Why Reliance walked in and walked out of the Zee Deal
In the midst of the ongoing fracas between Invesco Fund and the Zee management, led by Punit Goenka, it emerges that Reliance walked in and then walked out of the deal to buy a strategic stake in Zee Entertainment. The Reliance group has confirmed that the deal fell through as they were uncomfortable with the tiff between Invesco and Punit Goenka.
Punit Goenka, son of Subhash Chandra, is the MD & CEO of Zee Entertainment. However, the Subhash Chandra family has just 3.44% in Zee Entertainment while Invesco Fund is the largest stakeholder in Zee with 17.88%. The tiff arose as Invesco felt that the promoter family was exercising clout disproportionate to its holdings.
Check - Invesco wants EGM to Replace Punit Goenka from the Post of MD & CEO
Invesco, on its part, confirmed that it had just tried to facilitate the deal between Reliance and Zee, which needed a big fund infusion.

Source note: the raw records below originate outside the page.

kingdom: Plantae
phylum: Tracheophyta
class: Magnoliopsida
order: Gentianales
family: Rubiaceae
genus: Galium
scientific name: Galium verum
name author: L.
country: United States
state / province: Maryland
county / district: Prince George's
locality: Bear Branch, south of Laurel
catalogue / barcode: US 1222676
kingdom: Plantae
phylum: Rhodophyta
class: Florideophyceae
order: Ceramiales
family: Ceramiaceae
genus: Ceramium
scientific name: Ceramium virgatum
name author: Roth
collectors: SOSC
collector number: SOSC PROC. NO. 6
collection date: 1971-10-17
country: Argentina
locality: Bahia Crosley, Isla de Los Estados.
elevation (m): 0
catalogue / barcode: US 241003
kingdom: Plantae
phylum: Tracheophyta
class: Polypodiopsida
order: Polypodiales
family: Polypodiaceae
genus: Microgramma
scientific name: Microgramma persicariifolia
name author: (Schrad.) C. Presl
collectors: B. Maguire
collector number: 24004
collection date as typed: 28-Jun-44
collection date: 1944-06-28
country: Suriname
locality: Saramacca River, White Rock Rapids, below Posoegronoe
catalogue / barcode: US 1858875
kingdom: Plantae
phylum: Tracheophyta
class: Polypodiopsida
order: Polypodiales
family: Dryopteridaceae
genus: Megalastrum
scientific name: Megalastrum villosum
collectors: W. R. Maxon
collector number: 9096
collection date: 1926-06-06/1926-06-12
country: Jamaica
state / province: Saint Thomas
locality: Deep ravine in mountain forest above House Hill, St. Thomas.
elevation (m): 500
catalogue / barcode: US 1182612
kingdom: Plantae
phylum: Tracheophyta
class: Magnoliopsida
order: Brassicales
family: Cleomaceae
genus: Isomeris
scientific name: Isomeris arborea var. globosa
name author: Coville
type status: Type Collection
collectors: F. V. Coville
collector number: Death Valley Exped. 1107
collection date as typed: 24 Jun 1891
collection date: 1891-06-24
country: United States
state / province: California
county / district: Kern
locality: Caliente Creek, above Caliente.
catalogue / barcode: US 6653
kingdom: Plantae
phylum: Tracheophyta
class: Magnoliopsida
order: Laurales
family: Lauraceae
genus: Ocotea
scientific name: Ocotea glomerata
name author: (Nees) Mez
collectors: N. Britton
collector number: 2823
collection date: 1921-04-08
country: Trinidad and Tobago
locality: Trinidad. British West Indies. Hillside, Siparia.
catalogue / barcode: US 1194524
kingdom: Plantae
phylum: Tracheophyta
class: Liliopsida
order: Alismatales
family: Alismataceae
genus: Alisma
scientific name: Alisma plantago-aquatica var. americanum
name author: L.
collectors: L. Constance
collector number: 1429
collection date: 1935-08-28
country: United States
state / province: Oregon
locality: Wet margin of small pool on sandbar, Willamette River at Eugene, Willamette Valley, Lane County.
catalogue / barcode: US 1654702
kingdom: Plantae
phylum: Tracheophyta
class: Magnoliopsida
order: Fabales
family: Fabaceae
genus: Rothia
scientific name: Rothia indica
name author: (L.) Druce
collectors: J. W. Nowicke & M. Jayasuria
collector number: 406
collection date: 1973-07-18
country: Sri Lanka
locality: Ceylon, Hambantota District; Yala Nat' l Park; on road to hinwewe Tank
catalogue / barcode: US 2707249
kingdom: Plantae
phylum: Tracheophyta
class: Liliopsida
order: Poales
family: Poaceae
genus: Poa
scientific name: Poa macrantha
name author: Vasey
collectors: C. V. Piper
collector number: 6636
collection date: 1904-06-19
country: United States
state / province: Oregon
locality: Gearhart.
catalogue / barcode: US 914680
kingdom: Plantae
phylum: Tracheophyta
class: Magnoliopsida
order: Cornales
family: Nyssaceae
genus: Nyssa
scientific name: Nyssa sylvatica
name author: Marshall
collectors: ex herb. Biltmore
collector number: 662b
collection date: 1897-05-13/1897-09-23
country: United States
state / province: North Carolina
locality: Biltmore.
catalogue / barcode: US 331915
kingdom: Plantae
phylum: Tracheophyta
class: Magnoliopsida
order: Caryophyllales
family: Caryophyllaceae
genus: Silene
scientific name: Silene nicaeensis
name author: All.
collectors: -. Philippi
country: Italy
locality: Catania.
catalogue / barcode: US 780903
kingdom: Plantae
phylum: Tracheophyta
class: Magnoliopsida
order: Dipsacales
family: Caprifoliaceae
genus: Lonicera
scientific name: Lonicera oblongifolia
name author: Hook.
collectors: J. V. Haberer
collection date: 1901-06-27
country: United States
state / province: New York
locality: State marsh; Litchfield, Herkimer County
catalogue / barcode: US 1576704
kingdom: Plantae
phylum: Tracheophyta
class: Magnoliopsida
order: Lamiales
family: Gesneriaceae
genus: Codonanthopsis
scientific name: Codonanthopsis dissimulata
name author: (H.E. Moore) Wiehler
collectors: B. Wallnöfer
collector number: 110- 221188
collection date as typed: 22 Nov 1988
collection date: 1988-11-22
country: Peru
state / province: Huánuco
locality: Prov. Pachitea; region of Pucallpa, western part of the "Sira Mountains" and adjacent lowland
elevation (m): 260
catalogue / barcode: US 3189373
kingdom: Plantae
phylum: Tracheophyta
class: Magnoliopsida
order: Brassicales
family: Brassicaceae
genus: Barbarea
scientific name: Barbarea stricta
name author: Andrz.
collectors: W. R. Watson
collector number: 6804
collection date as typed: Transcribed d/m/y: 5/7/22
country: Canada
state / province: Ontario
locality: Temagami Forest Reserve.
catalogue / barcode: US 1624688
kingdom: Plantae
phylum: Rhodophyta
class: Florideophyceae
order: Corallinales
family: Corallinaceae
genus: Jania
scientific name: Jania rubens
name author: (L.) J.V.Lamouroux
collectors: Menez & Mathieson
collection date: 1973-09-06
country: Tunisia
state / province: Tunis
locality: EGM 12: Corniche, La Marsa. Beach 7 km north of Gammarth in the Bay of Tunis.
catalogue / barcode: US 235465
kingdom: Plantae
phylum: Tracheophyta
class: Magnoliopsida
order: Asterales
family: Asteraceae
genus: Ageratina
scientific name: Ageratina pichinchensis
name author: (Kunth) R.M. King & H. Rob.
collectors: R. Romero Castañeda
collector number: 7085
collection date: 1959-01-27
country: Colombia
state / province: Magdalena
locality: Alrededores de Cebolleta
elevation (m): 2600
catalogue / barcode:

Meanwhile, Punit Goenka has accused Invesco of working at the behest of large media interests to take over Zee. In the process, RIL did not want to get embroiled in a deal what was seen as anti-promoter.
The Zee side of the story is that they were uncomfortable since Invesco was trying to push the deal very hard, which was not what they expected from a large investor. Zee also felt that the offer of Rs.220 per share and valuation of Rs.21,130 crore for Zee was not in the largest interests of small shareholders of Zee.
Invesco has a different story. Apparently, they tried to facilitate the deal and negotiations happened between Reliance and Chandra family. However, Invesco did not accept that the Chandra family should get a stake of 4% in the merged entity and Punit Goenka continues as the MD and CEO. Invesco did not want any special shareholder preferences.
Check - Subhash Chandra Takes Up a Good Deal on his Zee Stake
In a way, this is also roiling the Zee-Sony deal. Invesco is uncomfortable with Sony deal as post-merger, its own stake will be down to 8.4% while Zee promoters will have 4% in the merged entity due to the non-compete fee of 2% stake paid by Sony. Invesco feels there was no question of non-compete fee when Punit Goenka will be CEO for next 5 years.
For now any deal looks like Catch-22 with the largest institutional investor and the original promoter family not seeing eye to eye.